JPMorgan analyst Brian Essex warns that this exposure could significantly impact the company's margins.

Fortinet's Taiwan Exposure Creates Headwinds

According to Essex, Fortinet manufactures approximately 95% of its hardware in Taiwan, making it highly susceptible to tariffs imposed on the region. His calculations suggest that the company could face incremental tariff costs of roughly $40 million, translating to a 60bps impact on margins.

While Fortinet could mitigate some of this impact by raising prices or shifting manufacturing to other locations, the competitive landscape may shift in favor of domestic peers like Cisco Systems Inc (NASDAQ:CSCO).
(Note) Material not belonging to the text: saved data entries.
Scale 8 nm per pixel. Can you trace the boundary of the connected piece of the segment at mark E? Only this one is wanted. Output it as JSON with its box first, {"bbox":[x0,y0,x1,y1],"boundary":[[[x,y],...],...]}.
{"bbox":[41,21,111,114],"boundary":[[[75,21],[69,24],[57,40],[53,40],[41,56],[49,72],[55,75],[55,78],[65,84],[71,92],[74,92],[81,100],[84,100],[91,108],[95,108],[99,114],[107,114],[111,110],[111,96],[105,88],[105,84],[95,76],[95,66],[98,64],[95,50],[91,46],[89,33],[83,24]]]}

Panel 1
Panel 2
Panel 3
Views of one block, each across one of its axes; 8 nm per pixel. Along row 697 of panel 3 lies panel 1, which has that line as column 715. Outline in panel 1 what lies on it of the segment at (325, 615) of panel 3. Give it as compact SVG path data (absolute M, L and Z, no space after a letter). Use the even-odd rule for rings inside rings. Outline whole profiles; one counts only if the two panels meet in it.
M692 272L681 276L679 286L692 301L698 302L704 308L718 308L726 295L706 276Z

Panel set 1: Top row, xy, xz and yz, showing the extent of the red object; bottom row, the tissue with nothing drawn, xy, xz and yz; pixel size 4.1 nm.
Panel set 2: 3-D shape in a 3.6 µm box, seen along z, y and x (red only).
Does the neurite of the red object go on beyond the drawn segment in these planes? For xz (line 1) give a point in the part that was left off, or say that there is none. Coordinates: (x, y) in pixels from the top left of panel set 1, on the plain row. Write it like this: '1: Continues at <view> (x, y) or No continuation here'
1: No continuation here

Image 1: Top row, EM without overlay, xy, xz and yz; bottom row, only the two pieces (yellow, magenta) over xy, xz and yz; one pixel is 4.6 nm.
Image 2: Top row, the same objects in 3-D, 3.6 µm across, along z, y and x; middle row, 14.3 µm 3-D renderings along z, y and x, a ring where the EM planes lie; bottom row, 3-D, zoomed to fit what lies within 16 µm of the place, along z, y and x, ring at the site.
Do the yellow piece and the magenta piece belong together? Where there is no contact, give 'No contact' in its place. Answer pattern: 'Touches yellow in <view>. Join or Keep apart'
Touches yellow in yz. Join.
Read Also: Is Fortinet Gaining or Losing Market Support?

Check Point, Palo Alto Networks Appear More Insulated

Essex notes that Check Point Software Technologies Ltd (NASDAQ:CHKP) faces relatively negligible tariff exposure, as only 10% of its Bill of Materials (BOM) comes from China, and its U.S. revenue exposure is around 35%.

Meanwhile, Palo Alto Networks Inc (NASDAQ:PANW) has proactively addressed tariff risks by shifting contract manufacturing to Texas and reducing its reliance on Chinese components.

As a result, Essex sees the tariff impact on Palo Alto's margins as minimal.

Investor Concerns, Competitive Implications

Essex highlights that investors have been closely watching Fortinet's exposure to Taiwan and other regions, such as Canada and Mexico.

However, these countries are not currently subject to the latest tariffs, which provides some relief. Still, the competitive implications remain, as companies with less exposure to affected regions may gain an advantage.

Uncertain Path Forward

While the full impact of the tariffs is yet to be determined, Essex stresses that Fortinet's exposure is notably higher than that of its peers. He cautions that further supply chain adjustments or price increases may be necessary to offset these pressures, making the coming quarters critical for investors tracking the stock.